A participação tem três facetas: o sistema pergunta/ resposta a dinheiro e com concursos diários; a gestão de páginas, em que 50% das receitas de publicidade ficam para o gestor; a realização de tarefas, também pagas. Portanto, o repositório de conhecimento não só conta com a série de questões e respostas, mas também com um conjunto de páginas sobre diversos temas geridas pelos membros.

Para manter um contacto permanente, o serviço funciona por consulta no próprio site, por e-mail e pelo Twitter. A aplicação @answerme permite fazer perguntas e receber aviso sempre que é dada nova resposta, além de ser possível fazer com toda a simplicidade o seguimento da pergunta.

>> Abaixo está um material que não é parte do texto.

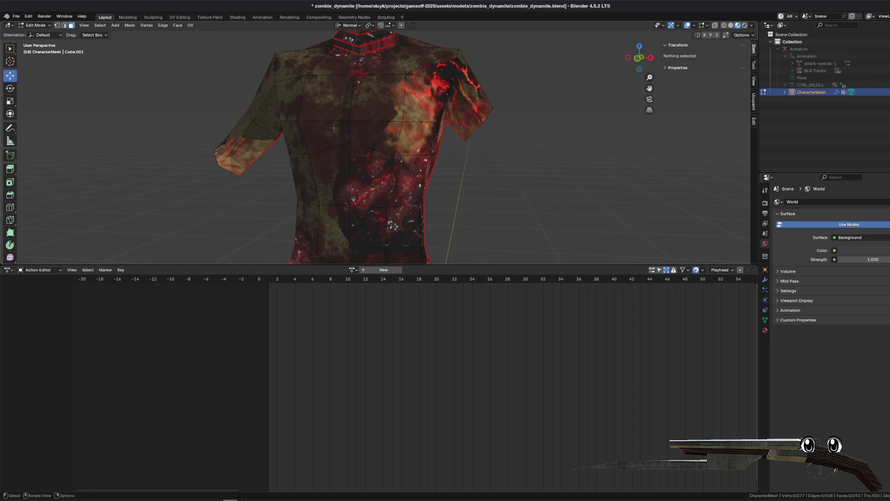
scroll(364, 132, up, 2)
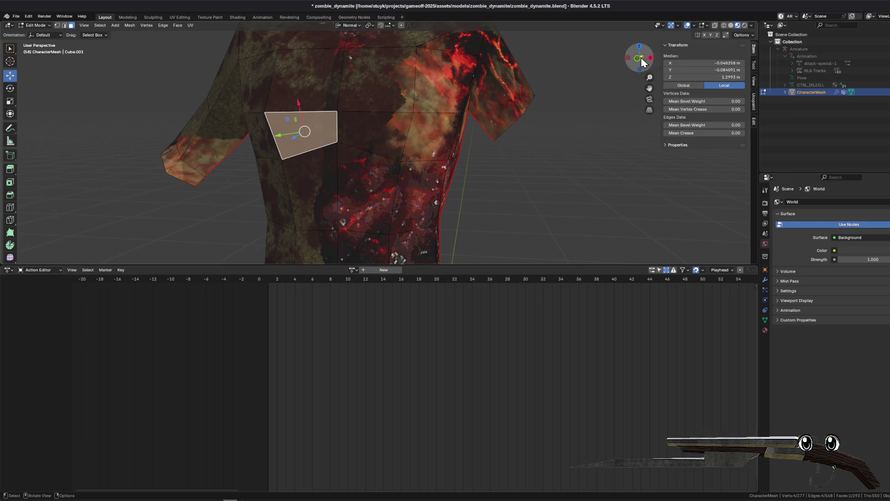
click(57, 25)
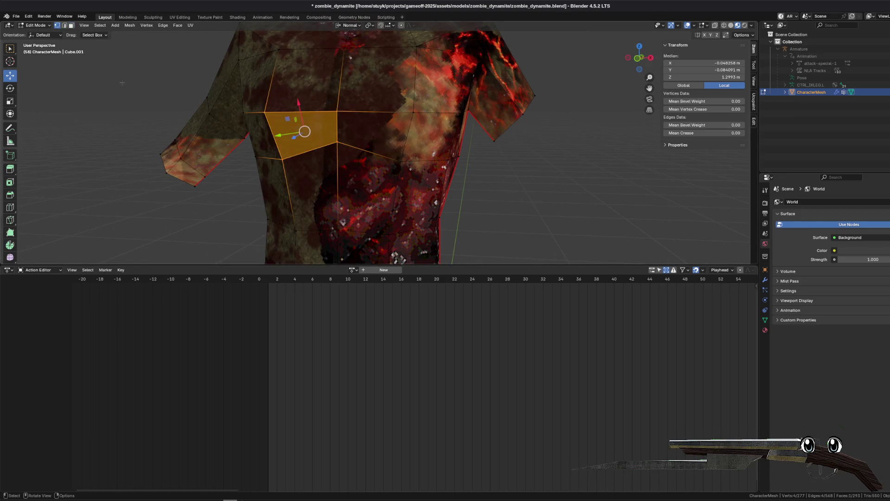
mouse_move(273, 57)
mouse_down()
mouse_move(298, 73)
mouse_move(348, 163)
mouse_move(406, 186)
mouse_up()
click(310, 176)
mouse_move(285, 133)
mouse_down()
mouse_move(403, 173)
mouse_move(402, 162)
mouse_up()
- Flatten the mid-torso vertex row to zero scale along Z
key(s)
key(z)
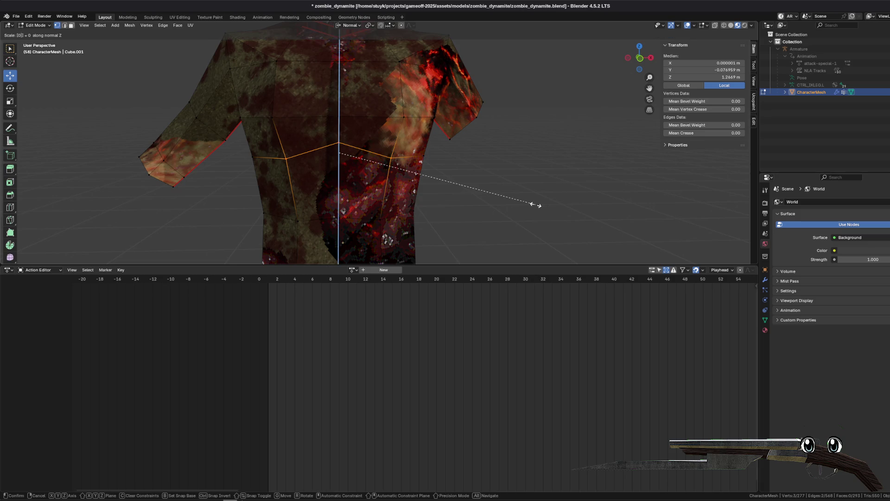
key(Return)
key(s)
key(z)
key(0)
key(Return)
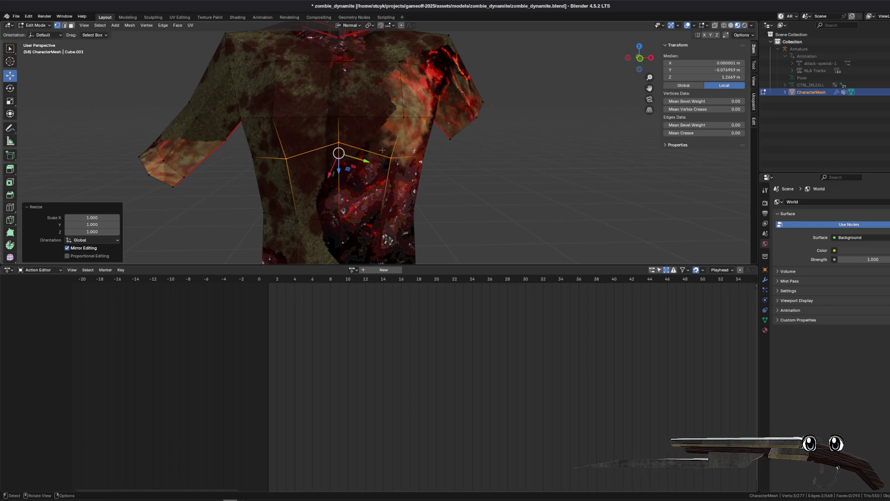
- Set transform orientation to Global and level the three chest vertices along Z
mouse_move(382, 150)
mouse_down()
mouse_move(419, 160)
mouse_move(399, 139)
mouse_move(309, 147)
mouse_move(403, 192)
mouse_up()
click(350, 25)
click(348, 47)
key(alt+a)
key(s)
key(z)
key(0)
key(Return)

Outros serviços que estão a adoptar esta aplicação:

  • Gabinete do Primeiro Ministro Britânico Gordon Brown, que usa não só o Twitter como permite que cidadãos coloquem questões e obtenham respostas imediatas. A importância conferida à ferramenta está patente na elaboração de documento próprio dando conta dos objectivos e orientações.
  • O serviço de clientes da Câmara de San Francisco também disponibilizou o serviço pergunta/ resposta via Twitter aso cidadãos.

Aardvark é outro serviço, iniciado em Julho de 2007, que está a fazer furor e a crescer.

Colocar perguntas pode ser feito através do website, do IM, do e-mail, do Twitter, ou iPhone.

Esta solução vista explorar o conhecimento, a experiência, as dicas certas da rede de amigos e conhecidos, ou seja, os contactos do Facebook, Gmail, Hotmail, Twitter.

Existe o compromisso de 10 minutos pela obtenção de resposta(s), sendo o sistema que escolhe da rede de relações os contactos com mais probabilidade de darem resposta satisfatória.

Como ainda é um serviço novo, está a juntar massa crítica. No registo é sempre perguntado o tema acerca do qual a pessoa estaria habilitada a dar respostas. Yahoo tem 15 milhões pessoas/ dia, e este apenas 3 milhões. As respostas não estão disponíveis para quem visita o site.

Outros serviços, mais recentes, e com mais interacção: Gibbio, Sabe Alguién, por exemplo.

Novos modelos de negócio

Nesta procura de respostas a perguntas, a imediatez é um factor crítico. Serviços como os Q & A tradicionais não satisfazem em muitos casos, porque não se obtém a ajuda em tempo real.

Desta forma, muitos serviços passaram a usar o Twitter, com dupla vantagem: resposta em tempo real; ajudas da rede de contactos da pessoa que elabora a pergunta. Twikeo é um desses sites de perguntas e respostas. É francês, permite votar respostas.

Mas se a gratuidade é norma e se o que é usual nos utilizadores do Twitter é partilhar o conhecimento e procurar ajuda sem custo, há negócios que começam a surgir, assentes em sistemas de micro-pagamentos.

Neste novo cenário, podemos dizer que o Twitter assume novas funções e serve de base à prestação de novos serviços. De seguimento de celebridades a serviço de informações e alertas, de apoio a clientes a sistema de perguntas/ respostas, galga já caminhos na consultoria.

Exemplo desta vertente é o TwittExperts, criado por Alex Puig, que descreve o serviço como “consultoria low cost”.

O princípio de funcionamento é simples. A pessoa escolhe um especialista num tema e segue-o durante 10 dias mediante pagamento. Há peritos que respondem, outros apenas disponibilizam os seus conhecimentos e experiência.